John Earnest, 22, of Rancho Peñasquitos, previously pleaded guilty to a 113-count federal indictment according to a U.S. Justice Department news release.

“All people deserve to live and worship peacefully,” U.S. Attorney General Merrick Garland, who is Jewish, said in the release. “This defendant’s conduct was an attempt to damage what makes our nation so great—our diversity. The Department of Justice stands with our Jewish and Muslim community members, we reject hate in all forms, and we are committed to prosecuting bias-motivated violence to the fullest extent.”

According to court documents, on the morning of April 27, 2019, the then 19-year-old Earnest drove to Chabad of Poway Synagogue where congregants were assembled for Passover Shabbat morning services.

Earnest entered the building armed with a fully loaded Smith and Wesson M&P 15 assault rifle with a 10-round magazine and a chest rig containing five more 10-round magazines. He then opened fire on the congregants.

Earnest killed Lori Gilbert-Kaye, 60, and wounded Rabbi Yisroel Goldstein, 8-year-old Noya Dahan and her 34-year old uncle, Almog Peretz.

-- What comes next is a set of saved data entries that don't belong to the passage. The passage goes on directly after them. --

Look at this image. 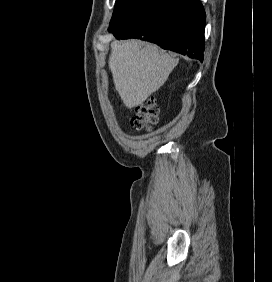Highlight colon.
<instances>
[{
	"instance_id": "1",
	"label": "colon",
	"mask_w": 272,
	"mask_h": 282,
	"mask_svg": "<svg viewBox=\"0 0 272 282\" xmlns=\"http://www.w3.org/2000/svg\"><path fill=\"white\" fill-rule=\"evenodd\" d=\"M158 115L157 108L153 100H150L136 108L131 126L134 130L147 128L156 122Z\"/></svg>"
}]
</instances>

After emptying the magazine, he was rushed by several congregants. He fled in his car and shortly after called 911 and said that he had “just shot up a synagogue.” He was apprehended by law enforcement which found the rifle and additional ammunition in his car.

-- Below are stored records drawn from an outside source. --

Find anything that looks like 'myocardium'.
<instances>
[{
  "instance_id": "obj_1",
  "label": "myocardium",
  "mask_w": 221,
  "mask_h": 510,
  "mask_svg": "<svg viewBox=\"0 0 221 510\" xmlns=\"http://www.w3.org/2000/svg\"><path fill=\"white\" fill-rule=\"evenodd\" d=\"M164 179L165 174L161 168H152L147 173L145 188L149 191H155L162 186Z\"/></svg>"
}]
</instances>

Earnest was a nursing student at Cal State San Marcos who had become radicalized with white supremacy, posting a manifesto on the internet expressing his hatred for Jews and Muslims.

“I can only kill so many Jews,” he wrote, “I only wish I killed more.”

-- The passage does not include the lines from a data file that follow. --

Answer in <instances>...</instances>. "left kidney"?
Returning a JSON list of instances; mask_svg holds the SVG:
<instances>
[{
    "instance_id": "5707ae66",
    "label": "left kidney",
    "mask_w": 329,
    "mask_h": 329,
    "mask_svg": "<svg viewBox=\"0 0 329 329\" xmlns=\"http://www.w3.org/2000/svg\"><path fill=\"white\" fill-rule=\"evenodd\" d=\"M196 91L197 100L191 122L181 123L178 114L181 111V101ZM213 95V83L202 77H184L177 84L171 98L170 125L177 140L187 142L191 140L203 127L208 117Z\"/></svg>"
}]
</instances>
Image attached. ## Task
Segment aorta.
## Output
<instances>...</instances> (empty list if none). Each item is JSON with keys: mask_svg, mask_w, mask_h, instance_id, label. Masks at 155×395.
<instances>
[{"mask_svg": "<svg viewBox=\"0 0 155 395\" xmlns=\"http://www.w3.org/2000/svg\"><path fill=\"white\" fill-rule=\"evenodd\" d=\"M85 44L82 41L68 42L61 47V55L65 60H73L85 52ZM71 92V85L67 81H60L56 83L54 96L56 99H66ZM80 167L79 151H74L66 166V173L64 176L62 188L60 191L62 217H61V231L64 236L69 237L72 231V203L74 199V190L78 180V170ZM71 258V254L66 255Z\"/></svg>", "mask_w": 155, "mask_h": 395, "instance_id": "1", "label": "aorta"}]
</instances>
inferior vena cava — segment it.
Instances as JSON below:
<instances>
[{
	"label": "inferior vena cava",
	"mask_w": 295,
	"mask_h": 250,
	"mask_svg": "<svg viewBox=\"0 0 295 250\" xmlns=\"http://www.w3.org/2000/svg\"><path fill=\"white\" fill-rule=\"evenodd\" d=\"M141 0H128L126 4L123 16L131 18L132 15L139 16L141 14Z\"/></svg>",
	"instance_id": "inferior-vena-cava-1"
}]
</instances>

“Hate has no place in our society and bias-motivated violence will not be tolerated,” said Assistant Attorney General Kristen Clarke of the Justice Department’s Civil Rights Division in the release. “By committing these heinous and senseless acts of violence against Jewish and Muslim community members, this defendant violated our most basic American ideal: all persons are created equal.”

Tuesday’s decision is the final step in Earnest’s prosecution. He previously pleaded guilty to state charges of murder, attempted murder and hate crimes in the San Diego Superior Court in July, by reaching a deal with prosecutors that allowed him to avoid the death penalty and receive life in prison without parole according to the Los Angeles Times.

It is still unknown whether Earnest will serve his sentence in a state or federal prison.

U.S. District Court Judge Anthony Battaglia recommended Earnest serve the sentence in federal custody but that it would be up to the U.S. Bureau of Prisons to accept him, according to the Times.